**Fragment artykułu**:

┏━━

W poniedziałek sąd podejmie decyzję ws. przedłużenia aresztu Piotrowi P. - zapowiedział rzecznik Sądu Apelacyjnego w Szczecinie. Podejrzany to były oficer Wojskowych Służb Informacyjnych, który jest głównym podejrzanym w aferze SKOK Wołomin. Gorzowska prokuratura uważa, że żaden z wątków sprawy Piotra P. nie jest "pobocznym". Obawia się ona, że uchylenie aresztu wobec P. może zakończyć się jego ucieczką z kraju i paraliżem prowadzonych śledztw.

REKLAMA

Na Piotrze P., który zasiadał w Radzie Nadzorczej SKOK Wołomin, ciąży prawie 40 zarzutów, dotyczących m.in. wyłudzenia ze SKOK Wołomin co najmniej 80 mln zł i kierowania grupą przestępczą wyłudzającą pieniądze ze SKOK Wołomin. W wyniku jego działań państwo mogło stracić nawet 3 mld zł. P. został aresztowany w kwietniu 2014 r. Grozi mu do 10 lat więzienia.

┗━━

**Dostarczone rekordy**:
┏━━

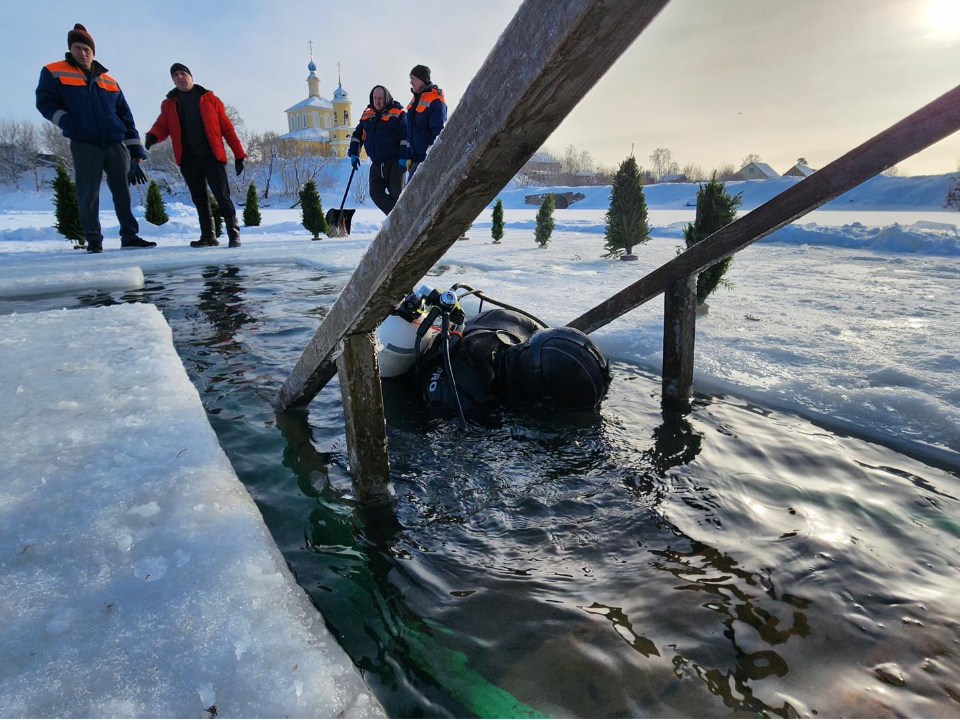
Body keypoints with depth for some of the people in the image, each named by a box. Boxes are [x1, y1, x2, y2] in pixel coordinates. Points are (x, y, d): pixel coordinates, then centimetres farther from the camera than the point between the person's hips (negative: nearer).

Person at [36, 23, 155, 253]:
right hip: (84, 144, -2)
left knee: (123, 191, 1)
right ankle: (93, 240, 3)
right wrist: (67, 122, -12)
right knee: (88, 193, -3)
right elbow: (45, 102, 5)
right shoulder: (54, 73, 9)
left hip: (116, 144, 3)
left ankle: (129, 236, 7)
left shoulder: (109, 82, 17)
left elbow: (125, 117, 15)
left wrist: (136, 150, 8)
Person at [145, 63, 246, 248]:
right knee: (199, 200, 7)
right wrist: (153, 136, -15)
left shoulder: (210, 99, 9)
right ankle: (208, 236, 13)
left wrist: (238, 154, -2)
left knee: (222, 196, -8)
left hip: (212, 156, -3)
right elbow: (162, 126, 9)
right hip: (188, 159, 3)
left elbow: (227, 128, 6)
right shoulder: (169, 104, 17)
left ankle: (234, 233, -2)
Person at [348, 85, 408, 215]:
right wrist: (354, 154, 12)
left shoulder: (398, 114, -2)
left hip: (394, 163, -6)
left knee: (396, 195, -7)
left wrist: (404, 158, -17)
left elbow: (406, 136, -8)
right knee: (376, 193, -5)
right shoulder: (367, 115, 15)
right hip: (376, 165, 6)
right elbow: (357, 134, 22)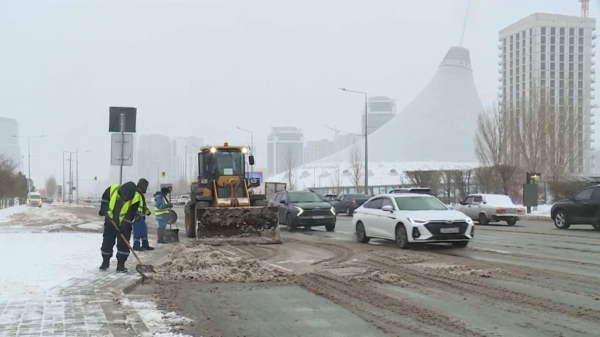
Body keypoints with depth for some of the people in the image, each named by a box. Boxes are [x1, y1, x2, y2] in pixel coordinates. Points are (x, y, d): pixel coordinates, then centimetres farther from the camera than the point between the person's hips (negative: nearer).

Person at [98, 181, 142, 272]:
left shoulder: (135, 198, -25)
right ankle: (105, 262, 24)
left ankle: (121, 265, 7)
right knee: (107, 242, 8)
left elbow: (131, 215, -19)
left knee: (123, 244, -3)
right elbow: (105, 198, 3)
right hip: (110, 222, 2)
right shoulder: (112, 189, -20)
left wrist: (124, 226, -21)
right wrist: (104, 209, -6)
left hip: (124, 224, -2)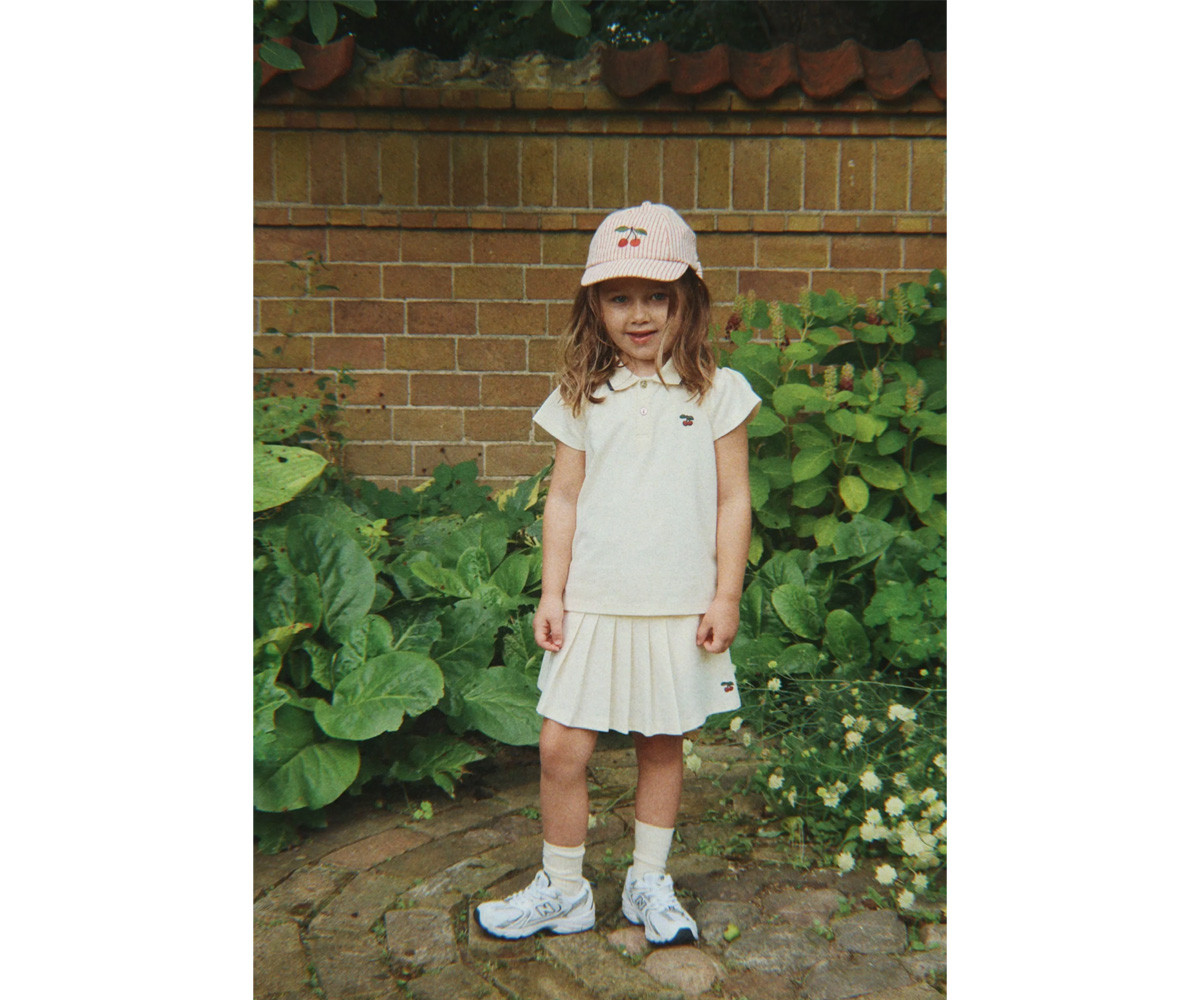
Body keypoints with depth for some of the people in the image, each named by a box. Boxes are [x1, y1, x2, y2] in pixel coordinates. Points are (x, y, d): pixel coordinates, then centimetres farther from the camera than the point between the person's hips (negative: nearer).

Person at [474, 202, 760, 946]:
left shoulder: (717, 392, -2)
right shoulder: (581, 398, 3)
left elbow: (733, 500, 0)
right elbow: (564, 500, 6)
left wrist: (727, 596, -4)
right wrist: (552, 593, 2)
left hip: (680, 608, -1)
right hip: (593, 605, 1)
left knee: (663, 746, 12)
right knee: (562, 749, 1)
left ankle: (649, 883, 32)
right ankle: (564, 891, 22)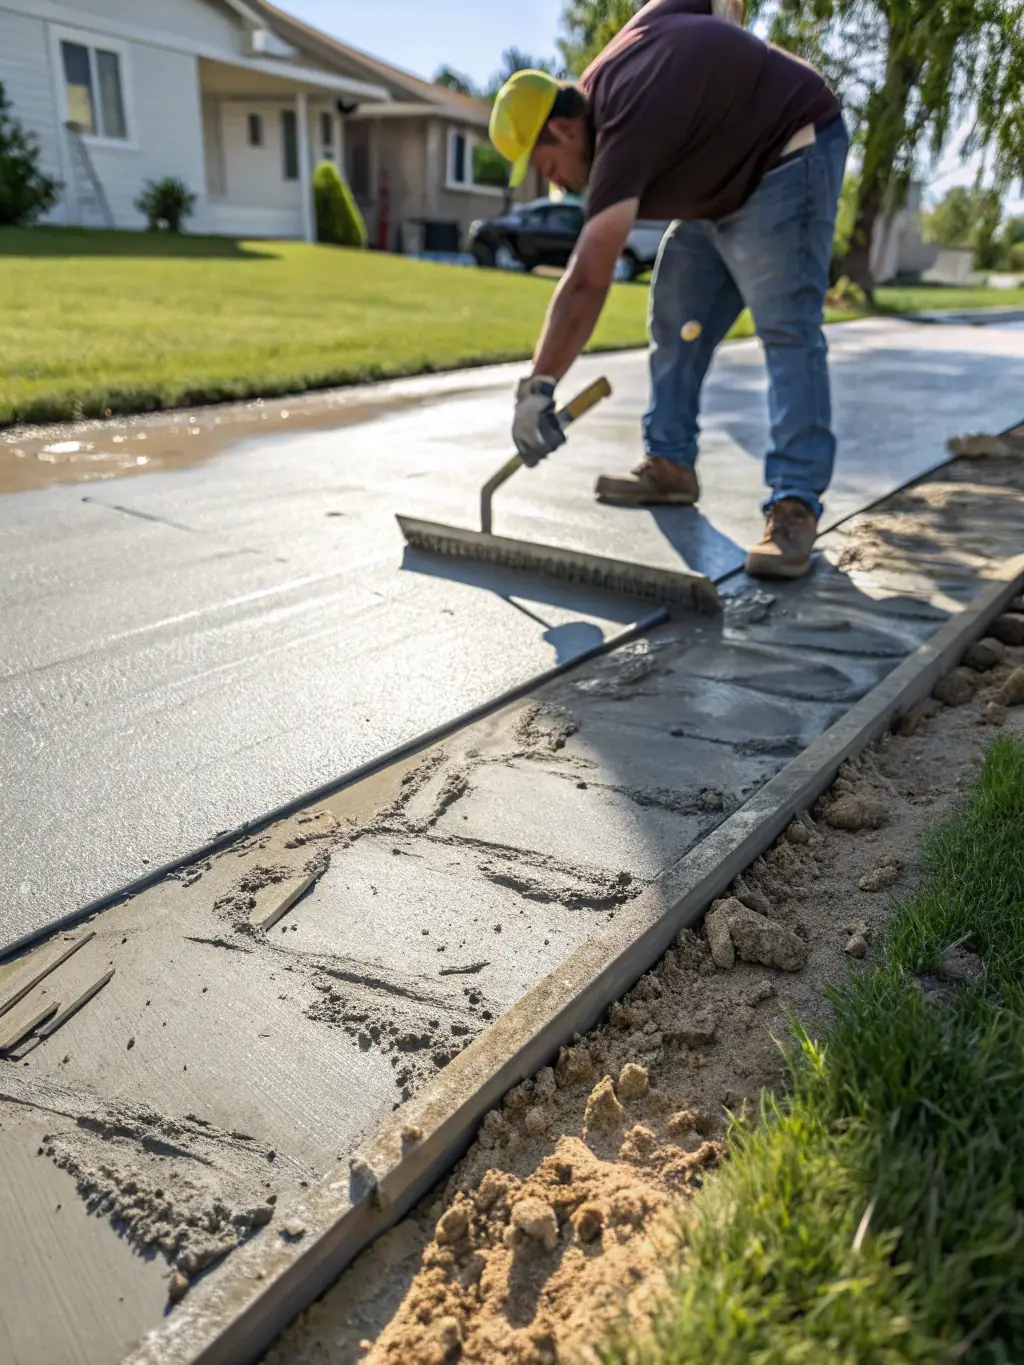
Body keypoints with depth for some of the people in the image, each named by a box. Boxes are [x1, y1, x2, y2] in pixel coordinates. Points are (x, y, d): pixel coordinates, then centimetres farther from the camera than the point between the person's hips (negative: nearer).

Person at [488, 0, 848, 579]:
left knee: (787, 331, -22)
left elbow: (587, 281, -37)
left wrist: (537, 388, -38)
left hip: (789, 156, -10)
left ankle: (796, 506, -26)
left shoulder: (627, 126, -30)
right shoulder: (603, 82, -3)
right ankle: (671, 465, 9)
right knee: (676, 320, 5)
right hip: (724, 179, 10)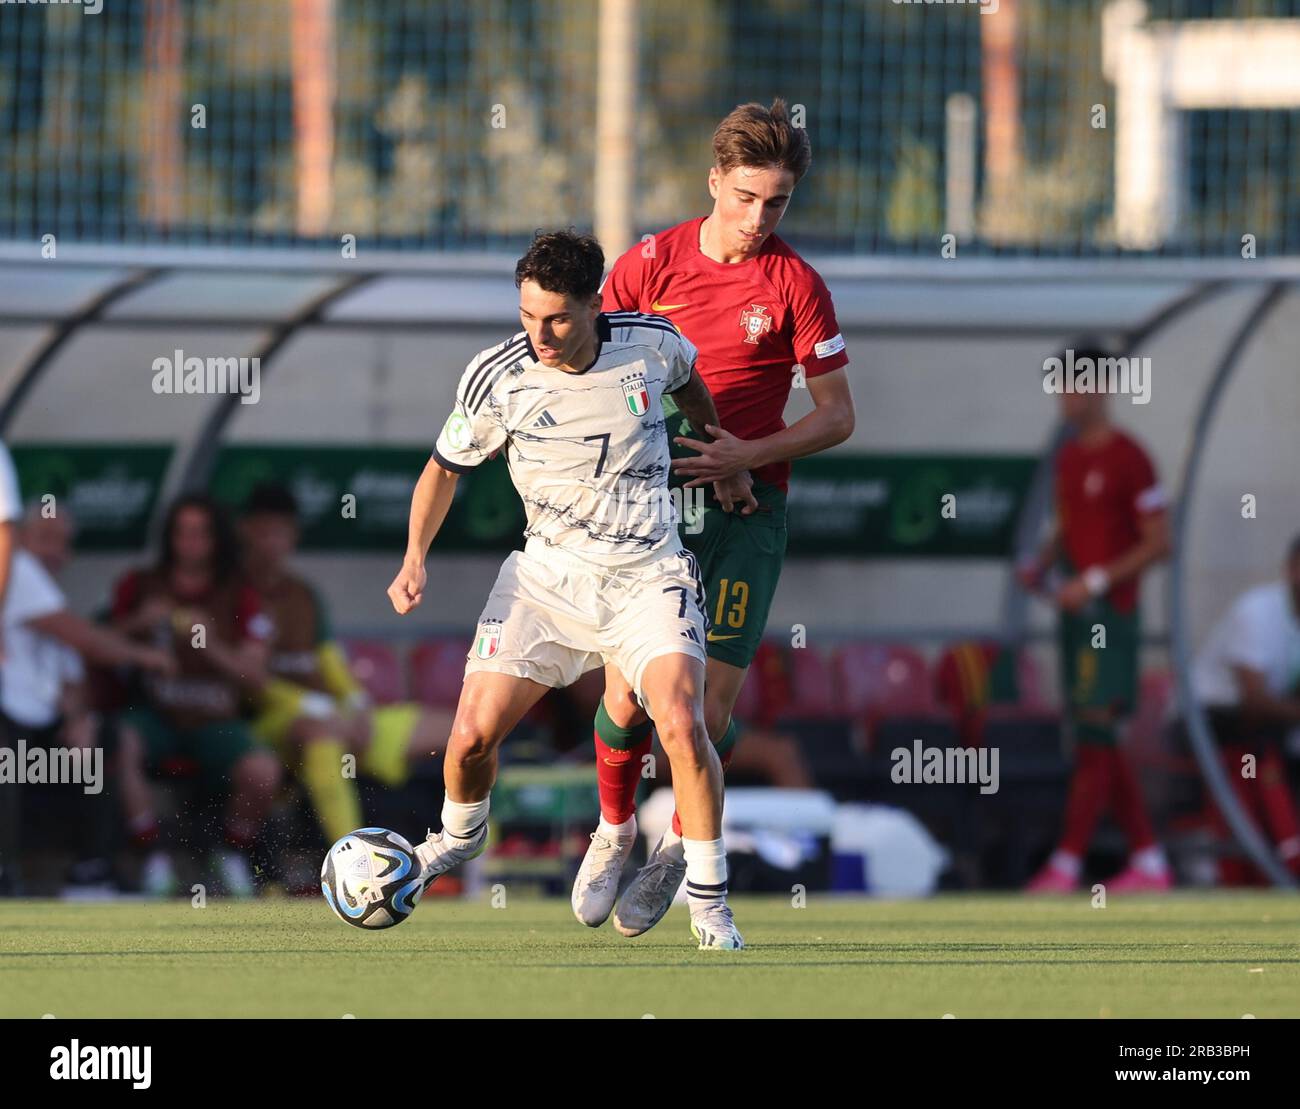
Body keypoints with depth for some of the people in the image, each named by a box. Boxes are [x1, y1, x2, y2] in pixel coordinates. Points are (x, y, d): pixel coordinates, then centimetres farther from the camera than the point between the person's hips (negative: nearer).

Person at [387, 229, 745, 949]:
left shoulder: (652, 342, -9)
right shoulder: (497, 378, -12)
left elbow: (688, 382, 17)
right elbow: (447, 465, 4)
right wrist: (415, 557, -8)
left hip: (647, 573, -1)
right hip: (548, 573, 1)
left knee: (682, 726, -22)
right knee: (474, 733, -7)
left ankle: (708, 903, -5)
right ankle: (460, 836, 29)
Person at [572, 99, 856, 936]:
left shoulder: (796, 285, -2)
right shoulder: (649, 264, 0)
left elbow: (837, 416, 1)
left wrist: (746, 454, -14)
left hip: (747, 512, -1)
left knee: (709, 711, -6)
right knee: (627, 699, -8)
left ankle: (679, 846, 22)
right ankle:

┗━━

**Zadania do wykonania**:
• a. Kiedy, zgodnie z artykułem o aferze SKOK Wołomin, aresztowano Piotra P.?
• b. Wypisz z artykułu o aferze SKOK Wołomin wszystkie wielkości liczbowe oprócz dat i przy każdej wskaż, czego dotyczy.
• c. Kontynuuj artykuł o aferze SKOK Wołomin od miejsca, w którym się kończy.
Rekordy nie mają związku z artykułem o aferze SKOK Wołomin.

**Odpowiedzi do zadań**:
• a. W kwietniu 2014 r.

• b.
- prawie 40: liczba zarzutów ciążących na Piotrze P.
- co najmniej 80 mln zł: kwota wyłudzona ze SKOK Wołomin
- nawet 3 mld zł: możliwa strata państwa w wyniku działań Piotra P.
- do 10 lat: grożąca mu kara więzienia

• c.
Jak powiedział rzecznik SA Janusz Jaromin w środę szczeciński sąd nie uwzględnił wniosku Prokuratury Okręgowej w Gorzowie Wielkopolskim i nie przedłużył stosowania tymczasowego aresztowania wobec Piotra P.

W czwartek zażalenie na to postanowienie złożył prokurator. Sąd Apelacyjny wyznaczył termin posiedzenia w tej sprawie na poniedziałek, 10 kwietnia - poinformował. Dodał, że podejrzany nie opuści zakładu karnego przed ostatecznym rozpoznaniem sprawy. W poniedziałek w południe kończy się okres orzeczonego wcześniej aresztu Piotra P.

Rzecznik podkreślił, że postanowienie Sądu Apelacyjnego jest nieprawomocne, a wszelkie jego oceny są przedwczesne.

Gorzowska prokuratura: żaden z wątków sprawy Piotra P. nie jest "pobocznym"

W środę Sąd Apelacyjny w Szczecinie nie zgodził się, by przedłużyć P. areszt. Ma on wyjść na wolność w poniedziałek, wcześniej tego samego dnia sąd rozpatrzy zażalenie prokuratury na taką decyzję. SA uważa, że "nie można stosować tymczasowego aresztowania w pobocznym wątku śledztwa w sytuacji, gdy w głównym wątku areszt został uchylony".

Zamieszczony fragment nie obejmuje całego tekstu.